Private Panic wrote,
The underlying prejudice of the Nazis therefore being that German Jews were not German, which you appear happy to accept.
I have neither accepted nor rejected that premise.
This prejudice ignored the war records of German Jewish families that had fought and died for Germany in previous wars.
I agree that there were a number of German Jews who fought valiantly for Germany during WWI.
Of course the Nazis’ policies lead to the Jews being unwilling to fight for the Nazis, because their anti-Semitism was already writ large.
Agreed. The Nazis alienated the Jews. Had they been more neutral toward the Jews, a large number of German Jews would undoubtedly been willing to fight for Germany during WWII.
The Nazis targeting of the Jews (even those whose families had been German for generations)
went far deeper than that of many other nationalities / ethnicities who were unwilling to fight
for Germany. The aim was to erase the Jews, but not the French or Dutch or ….
This is true. When Hitler came into power in 1933, he had two choices:
- Be reasonable with the Jews, in hopes they’d be reasonable with him.
- Be harsh toward the Jews.
At first, Hitler’s anti-Jewish measures were mild enough that he alienated some of the more extreme members of his own party. But even though he initially seemed to be open to 1), he drifted more and more to 2). In the late '30s, the Nazis decided that Germany’s Jews were not emigrating from Germany at a fast enough pace. In order to accelerate the process of Jewish departure, they initiated Crystal Night. A number of Jewish businesses were needlessly vandalized, and Germany’s Jewish population punished for the crimes committed against it. Jews were sent to concentration camps, then released after several weeks or months. The point of this exercise was to scare them into leaving Germany. Crystal Night intensified Jewish hostility against the Nazi regime.
But note that at this point in the story, the Nazis were still thinking in terms of convincing the Jews to leave Germany through intimidation. There was no indication of any plan to exterminate the Jews.
Then along came the Allies.

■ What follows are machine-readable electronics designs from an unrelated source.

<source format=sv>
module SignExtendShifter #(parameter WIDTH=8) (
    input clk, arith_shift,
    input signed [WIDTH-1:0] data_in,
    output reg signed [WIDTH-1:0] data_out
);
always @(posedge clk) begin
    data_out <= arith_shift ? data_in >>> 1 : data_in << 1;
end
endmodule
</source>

On the one hand, they used food as a weapon, in order to prevent Germany from feeding everyone within its borders. On the other hand, they closed Palestine and their other colonies to Jewish immigration.
Imagine yourself being appointed military dictator of Germany at this point in the story. Imagine that your only criterion for making any major decision is military utility. On the one hand, you know that the food situation means that tens of millions of innocent people are going to die. On the other, you have a group of people (the Jews) which is deeply hostile to your regime. That hostility was largely due to Hitler’s anti-Semitism. But regardless of whose fault it was, that hostility is there, and may affect the military equation. If you leave the Jews alone, will they join partisan groups, anti-Nazi resistance movements, or other efforts to defeat Germany militarily? Probably. In fact, almost certainly. Jewish hostility toward the Nazi regime was much, much greater than any hostility most Japanese, German, or Italian immigrants felt to the American regime. FDR locked up the latter groups in concentration camps, and Hitler used similar logic to lock up his Jewish population.
Once the Jews are locked up in concentration camps, the only way to feed them is with food physically possessed by the German government. Note that much of the food supply was not in this category. In captured Soviet territory, for example, food flowed from captured Soviet farmlands to captured Soviet cities, without at any point in that process coming into physical possession by the German government. The same was also generally true of most food produced in other conquered territories. “Food physically possessed by the German government” was desperately needed to feed millions of Soviet POWs conscripted for German weapons factories. The POWs in question were typically young, strong, able-bodied men: perfect for industrial production/weapons production. In order to feed those POWs, Hitler would have needed to starve captured Soviet cities. He attempted to do exactly that, and for the most part failed. As a result of that failure, he was unable to feed the Soviet POWs working in German weapons plants. Millions of Soviet POWs starved, despite Hitler’s direct order that they be fed. (A direct order which, one might add, was based purely on military necessity, not on any kind of racial theory.) If “food physically possessed by the German government” was not sufficient to feed Soviet POWs–which it wasn’t–how was the German government supposed to come into physical possession of the additional food required to feed the Jews in the concentration camps?
I’m not saying that the Nazis’ initial anti-Semitic propaganda effort was justified. It wasn’t. If you want to blame the Nazis for their anti-Semitism, for Crystal Night, or for needlessly alienating their Jewish population, fine. I’m right there with you. But having made those mistakes–having stirred up a great deal of Jewish hostility against them–the Nazis created a situation in which any given Jewish population could be expected to be hostile to the Nazi regime. From a purely military perspective, it typically makes sense to feed one’s own people first, friends and allies second, neutrals third, and enemies fourth.
Prior to 1939, Germany had a number of options with respect to its Jewish population. Anything bad it did to the Jews during that time should be regarded as a consequence of the most hate-filled element of the Nazi ideology. After the war began and the White Paper of 1939 was imposed, Germany’s options became far more constrained. The (far worse) things it began doing to the Jews in 1942 were driven primarily by famine conditions and the military situation; not by ideology.